Dambisa Moyo
Economiste zambienne
Imaginez que le téléphone sonne dans le bureau d’Ernest Bai Koroma, le président sierra-léonais. Au bout du fil, un cadre de la Banque mondiale lui annonce que, d’ici à cinq ans, son pays ne recevra plus d’aide internationale. Mais alors plus 1 dollar, et inutile de négocier. Dans la foulée, à Monrovia, Ellen Johnson-Sirleaf reçoit le même appel du même fonctionnaire, puis Mamadou Tandja à Niamey, puis Joseph Kabila à Kinshasa et Rupiah Banda à Lusaka… Tous les États africains dépendant des bailleurs de fonds y passent.
Depuis quelques mois, cette fiction agite le microcosme très masculin des théoriciens du développement. Celle qui l’a imaginée est une jeune économiste zambienne de moins de 40 ans, Dambisa Moyo. Connue jusque-là de ses seuls collègues de la banque américaine Goldman Sachs, elle est désormais au centre d’une querelle idéologique où s’opposent des figures aussi célèbres que Kofi Annan et le rockeur Bob Geldof. De ce ramdam, qui ressemble parfois à un « buzz », Dambisa Moyo n’est pas mécontente : Dead Aid, son livre paru en février aux États-Unis et en Grande-Bretagne et par lequel la polémique est arrivée, figure au classement des best-sellers du New York Times. Et l’auteure, au palmarès des cent personnalités les plus influentes de la planète du magazine Time.
« Dead Aid » : le titre est explicite (celui de l’édition française, dont la sortie est prévue pour septembre chez JC Lattès, devrait être L’Aide fatale). Pour Dambisa Moyo, couper le robinet n’entraînerait pas le naufrage de l’Afrique. C’est même le contraire qui se produirait : « accro » depuis soixante ans à des injections d’aide occidentale qui ont « appauvri les pauvres », le continent, désintoxiqué, pourrait enfin se lever et marcher vers la « renaissance ». « Si l’aide n’était qu’inoffensive, vous ne seriez pas en train de lire ce livre, écrit la Zambienne. Le problème, c’est que l’aide n’est pas bénigne, elle est maligne. » Dans ce procès cinglant du « mythe » de l’aide, le Fonds monétaire international (FMI) et la Banque mondiale – que Dambisa Moyo connaît bien pour y avoir travaillé pendant deux ans comme consultante – en prennent pour leur grade. Ils auraient « un plus grand besoin de donner que le récipiendaire de recevoir ». Et au final, le remède a aggravé le mal : il a incité à la paresse, favorisé la corruption et « fomenté » bien des conflits.
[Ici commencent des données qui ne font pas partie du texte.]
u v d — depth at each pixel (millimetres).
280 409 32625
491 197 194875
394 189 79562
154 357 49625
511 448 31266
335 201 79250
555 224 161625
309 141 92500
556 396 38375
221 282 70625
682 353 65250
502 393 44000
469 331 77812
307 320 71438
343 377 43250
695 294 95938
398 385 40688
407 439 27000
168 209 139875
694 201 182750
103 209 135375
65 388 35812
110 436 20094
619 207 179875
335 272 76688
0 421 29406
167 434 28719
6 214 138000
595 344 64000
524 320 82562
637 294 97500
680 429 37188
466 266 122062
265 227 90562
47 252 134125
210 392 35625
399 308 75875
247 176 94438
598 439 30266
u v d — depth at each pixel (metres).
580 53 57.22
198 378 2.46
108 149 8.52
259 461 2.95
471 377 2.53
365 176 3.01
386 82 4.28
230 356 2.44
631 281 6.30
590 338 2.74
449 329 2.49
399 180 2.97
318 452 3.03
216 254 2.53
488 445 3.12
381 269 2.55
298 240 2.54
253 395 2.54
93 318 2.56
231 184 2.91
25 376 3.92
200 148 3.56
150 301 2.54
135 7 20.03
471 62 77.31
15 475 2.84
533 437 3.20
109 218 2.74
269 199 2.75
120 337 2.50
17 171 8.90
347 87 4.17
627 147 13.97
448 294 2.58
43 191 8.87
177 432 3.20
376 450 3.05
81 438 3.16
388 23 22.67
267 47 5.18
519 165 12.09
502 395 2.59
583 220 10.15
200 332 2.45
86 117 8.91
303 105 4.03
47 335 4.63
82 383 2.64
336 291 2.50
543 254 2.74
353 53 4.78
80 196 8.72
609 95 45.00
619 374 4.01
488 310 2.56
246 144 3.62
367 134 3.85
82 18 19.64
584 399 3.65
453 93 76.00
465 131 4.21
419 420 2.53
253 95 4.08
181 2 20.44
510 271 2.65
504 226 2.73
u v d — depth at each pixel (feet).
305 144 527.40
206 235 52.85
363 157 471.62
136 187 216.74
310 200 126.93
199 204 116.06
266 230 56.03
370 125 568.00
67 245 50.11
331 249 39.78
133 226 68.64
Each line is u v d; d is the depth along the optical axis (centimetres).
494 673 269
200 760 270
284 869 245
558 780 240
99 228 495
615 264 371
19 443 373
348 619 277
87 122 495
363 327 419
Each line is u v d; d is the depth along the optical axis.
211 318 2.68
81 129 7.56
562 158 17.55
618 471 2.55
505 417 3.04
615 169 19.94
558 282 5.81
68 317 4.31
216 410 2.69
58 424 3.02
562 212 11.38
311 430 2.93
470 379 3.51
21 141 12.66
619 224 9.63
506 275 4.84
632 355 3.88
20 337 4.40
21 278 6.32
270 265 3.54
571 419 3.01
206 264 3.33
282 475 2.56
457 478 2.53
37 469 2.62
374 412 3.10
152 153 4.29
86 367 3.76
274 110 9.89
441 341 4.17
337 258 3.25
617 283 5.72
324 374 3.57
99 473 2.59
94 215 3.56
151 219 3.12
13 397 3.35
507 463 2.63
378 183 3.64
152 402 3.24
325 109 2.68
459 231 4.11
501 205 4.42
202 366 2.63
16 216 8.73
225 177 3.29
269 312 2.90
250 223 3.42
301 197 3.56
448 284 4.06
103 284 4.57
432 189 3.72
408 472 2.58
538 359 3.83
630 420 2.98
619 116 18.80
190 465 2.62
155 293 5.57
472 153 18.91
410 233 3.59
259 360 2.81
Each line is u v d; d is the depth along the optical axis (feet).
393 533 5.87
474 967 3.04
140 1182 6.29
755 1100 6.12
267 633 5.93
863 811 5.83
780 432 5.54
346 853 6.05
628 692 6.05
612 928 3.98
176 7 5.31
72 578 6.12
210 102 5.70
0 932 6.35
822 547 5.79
En économiste – formée à Oxford puis à Harvard –, l’auteure cite quelques chiffres éloquents : 1 000 milliards de dollars envoyés sur le continent ces cinquante dernières années, tandis que le revenu par habitant a décliné ; 85 % de l’aide de la Banque mondiale utilisés à d’autres fins que celles initialement prévues… La fossoyeuse de Bretton Woods ne se contente pas de vilipender. Dans la deuxième partie de son livre, elle propose. Ses solutions : les emprunts obligataires sur les marchés de capitaux, l’aide chinoise (pour la construction d’infrastructures), le microcrédit, qui permet de bancariser les plus modestes, le commerce avec les pays développés et, pourquoi pas, « un dictateur de bonne volonté et déterminé » (plutôt qu’une « démocratie multipartite »). Mais, surtout, la fin progressive de l’aide.
Petite-fille d’un mineur qui travaillait en Afrique du Sud, fille d’un universitaire devenu champion de la lutte contre la corruption en Zambie, élevée dans son pays, Dambisa Moyo n’est pas de ceux qui préconisent des solutions pour le continent sans y avoir mis les pieds. C’est là sa légitimité, et c’est peut-être pourquoi on se l’arrache. Kofi Annan s’est fendu d’un commentaire sur la quatrième de couverture où il vante une « nouvelle approche de l’Afrique ». En mars, le président rwandais Paul Kagamé l’a invitée à Kigali et le Libyen Mouammar Kadhafi espère la faire venir à Tripoli.
Mais l’icône est aussi jugée « simpliste », « dangereuse », « superficielle » par d’autres, comme l’économiste américain Jeffrey Sachs, père des Objectifs du millénaire pour le développement. Dans une tribune publiée le 27 mai par le journal en ligne Huffington Post, « docteur Sachs » fustige les « attaques cinglantes » de la Zambienne. Ou encore l’homme d’affaires d’origine soudanaise Mo Ibrahim : « Aide ou pas, le problème de l’Afrique est la mauvaise gouvernance », a-t-il riposté dans le Financial Times du 29 mai. Encore un nouveau venu dans le débat, pour le plus grand bonheur de celle qui l’a volontairement provoqué.